### PASSAGE FOR REVIEW:
So the question asks: Let $X_n$~Bin(2n,1/2),use Stirling’s approximation for $n!$ to show $P [X_n = n]$~ $1/√(πn)$ as $n→ ∞$, and show the error in the estimate for $P [X_n ≤ n]$, given by the central limit theorem, is approximately $1/(2√(πn))$
So far I got:
using Stirling’s approximation for $n!$:
$n! ≈(n/e)^n √(2πn)$
$\binom {2n} {1/2} = \frac {2n!} {({1/2})!(2n-{1/2})!}=\frac {(2n/e)^{2n} 2√(πn)} {(√π / 2)((2n-1/2)/e)^{2n-1/2}√(2π(2n-1/2))}$
But I can't see why it is equal to $1/√(πn)$ when n goes to infinity.
Also I am really sorry about the format which causes incovinence for reading, so I also attached the screenshot of my work below.
Also how can I use central limit theorem to find the error?
I get $\binom {2n} {1/2} \approx\dfrac { 2\sqrt{2n}} {\sqrt{\pi}}$.
Since $\binom {2n} {0} = 1 $ and $\binom {2n} {1} = 2n $, it seems reasonable that $\binom {2n} {1/2} $ is of order $\sqrt{n}$.
Here's your chance to find another mistake of mine.

### ASSIGNMENT:
List every distinct binomial coefficient written with binomial-coefficient notation in the thread on Stirling's approximation. The material below has nothing to do with this.

### ENTRIES PROVIDED:
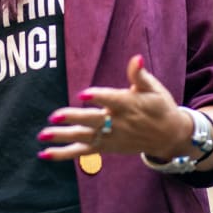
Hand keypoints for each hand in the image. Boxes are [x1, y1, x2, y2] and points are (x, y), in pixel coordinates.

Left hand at [36, 54, 191, 160]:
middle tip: (54, 117)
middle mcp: (118, 123)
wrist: (169, 136)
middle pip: (93, 121)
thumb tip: (136, 58)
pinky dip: (63, 154)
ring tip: (43, 134)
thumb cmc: (159, 107)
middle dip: (73, 119)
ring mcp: (110, 137)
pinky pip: (82, 151)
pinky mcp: (105, 147)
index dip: (98, 97)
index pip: (111, 100)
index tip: (83, 94)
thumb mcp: (153, 89)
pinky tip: (44, 154)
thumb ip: (139, 75)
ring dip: (63, 137)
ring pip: (84, 138)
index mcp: (129, 105)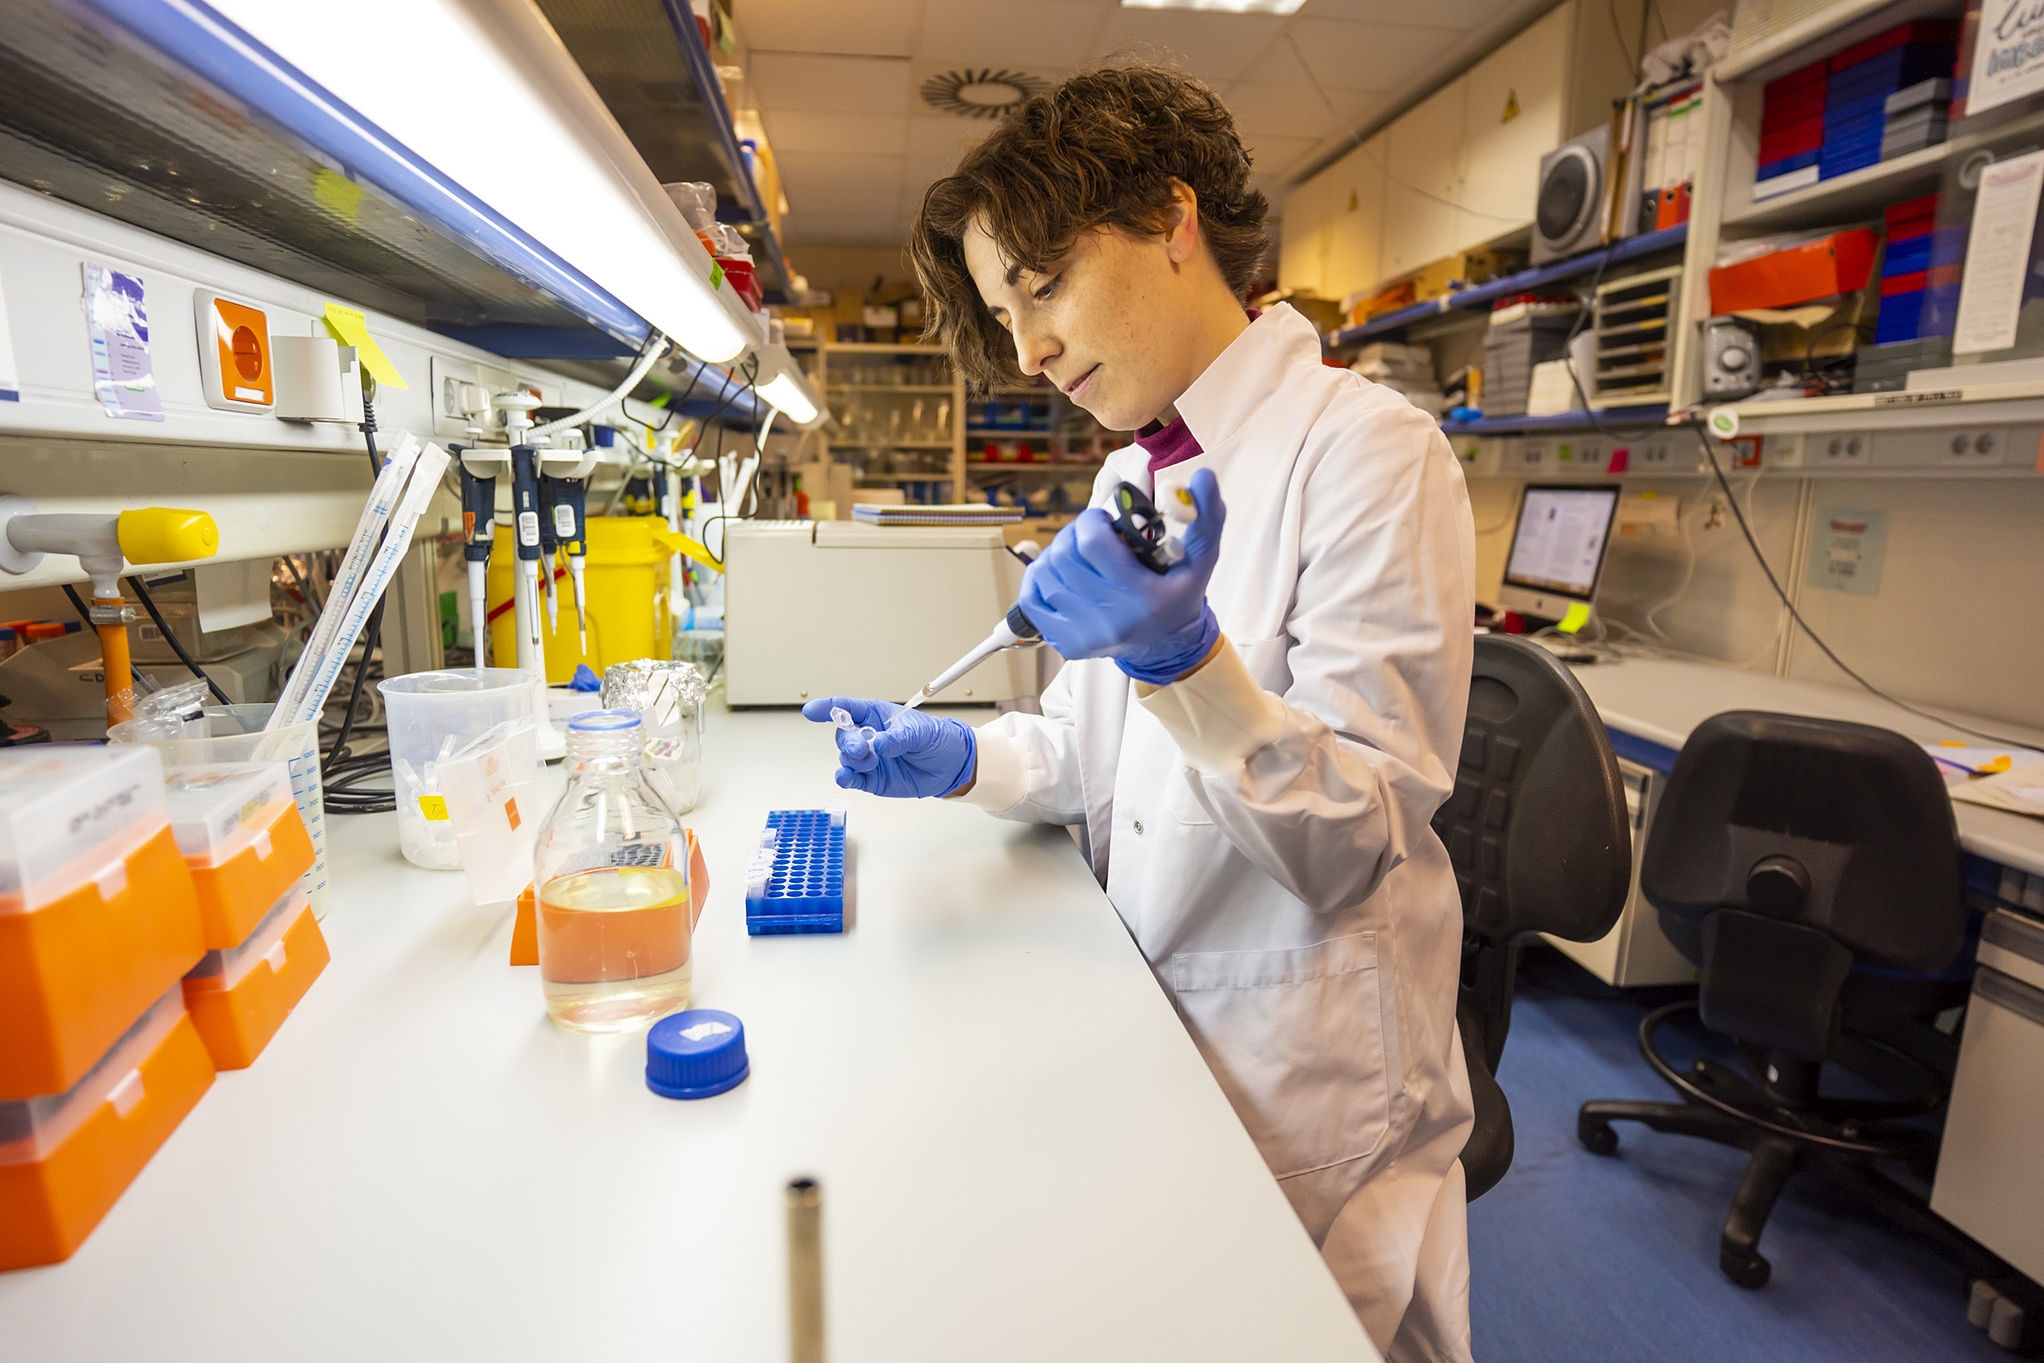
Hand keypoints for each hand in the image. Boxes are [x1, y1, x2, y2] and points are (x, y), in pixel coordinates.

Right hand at [801, 697, 976, 797]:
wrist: (951, 766)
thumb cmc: (936, 739)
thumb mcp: (921, 731)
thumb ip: (899, 737)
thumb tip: (879, 744)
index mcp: (876, 715)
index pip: (846, 708)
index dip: (827, 708)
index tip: (811, 711)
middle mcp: (867, 735)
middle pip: (844, 735)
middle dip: (848, 741)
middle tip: (862, 749)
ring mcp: (868, 758)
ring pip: (846, 757)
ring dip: (853, 760)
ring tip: (872, 761)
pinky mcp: (872, 779)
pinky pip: (851, 778)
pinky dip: (845, 778)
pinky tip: (846, 777)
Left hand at [1016, 468, 1225, 684]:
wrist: (1167, 646)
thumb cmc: (1180, 596)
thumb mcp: (1201, 559)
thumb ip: (1205, 517)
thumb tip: (1203, 477)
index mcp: (1142, 596)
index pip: (1092, 543)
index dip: (1091, 521)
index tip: (1103, 520)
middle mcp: (1109, 619)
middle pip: (1063, 556)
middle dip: (1073, 534)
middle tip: (1090, 534)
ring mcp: (1083, 634)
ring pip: (1044, 573)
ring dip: (1057, 554)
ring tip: (1078, 555)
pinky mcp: (1066, 643)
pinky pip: (1031, 599)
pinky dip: (1040, 578)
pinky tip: (1060, 574)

### WRITTEN ANSWER:
- $\binom{2n}{1/2}$
- $\binom{2n}{0}$
- $\binom{2n}{1}$